Another difference is, in trials, we always have patients who are younger, with fewer comorbidities, and better performance status. In the real world, we have older patients, patients with poor performance status, [and those with] higher comorbidities. Anything we can do to prevent the CRS that we see with these drugs would go a long way. Again, with bispecifics, I cannot stress enough how infection prevention is such a big part of it because the infection risk just lasts for months, even after a bispecific is stopped. Using the right preventative strategies––prophylactic IVIG, antibacterials, antivirals––in a timely manner and treating infection right away as soon as there is a sign of infection is [quite] important in these patients.
Atrash: In regard of the real-world vs clinical trial data, what’s the difference that we have seen? It’s [quite] interesting. We worked with multiple hospitals as a group of physicians, where we looped our data together. [What] you can tell from the first look of it is: 1, each hospital has slightly different criteria for selecting patients into bispecifics vs different modalities; [and 2], the scheduling of the treatment. Whether it’s BCMA or GPRC5D, do you give it every week? Do you give it every 2 weeks? When do you move to every 2 weeks? Or when do you move to [a monthly dosing schedule]? Some of us are giving it every other month. The variety of scheduling [is something] you see [significantly] more [often] in real-world data than you see it with clinical trial data, as everything is regimented. This variation in dosing helped us to [ask], “Do we have more toxicity if we give it weekly vs if we give it every other week or if we give it every other month?”

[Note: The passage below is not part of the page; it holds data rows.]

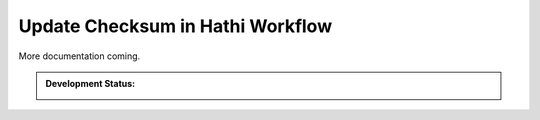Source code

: Update Checksum in Hathi Workflow
=================================

More documentation coming.

.. admonition:: Development Status:

    .. image:: https://jenkins.library.illinois.edu/buildStatus/icon?job=OpenSourceProjects/HT_checksum_update/master
        :target: https://jenkins.library.illinois.edu/view/Henry/job/OpenSourceProjects/job/HT_checksum_update/job/master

Also, the question about efficacy: “Are we having a less efficacious approach if we get the treatment every 2 weeks or every month vs continuing every week?” One of the things that we learned is with the management of the toxicity, as Kort mentioned, this early management with tocilizumab and dexamethasone, helped with avoiding long-term problems, but it also did not seem to affect the efficacy of the treatment. It seemed easy to manage the CRS symptoms, especially in the startup dosing, and we did not see big problems, even in the real-world data, with the management of the CRS.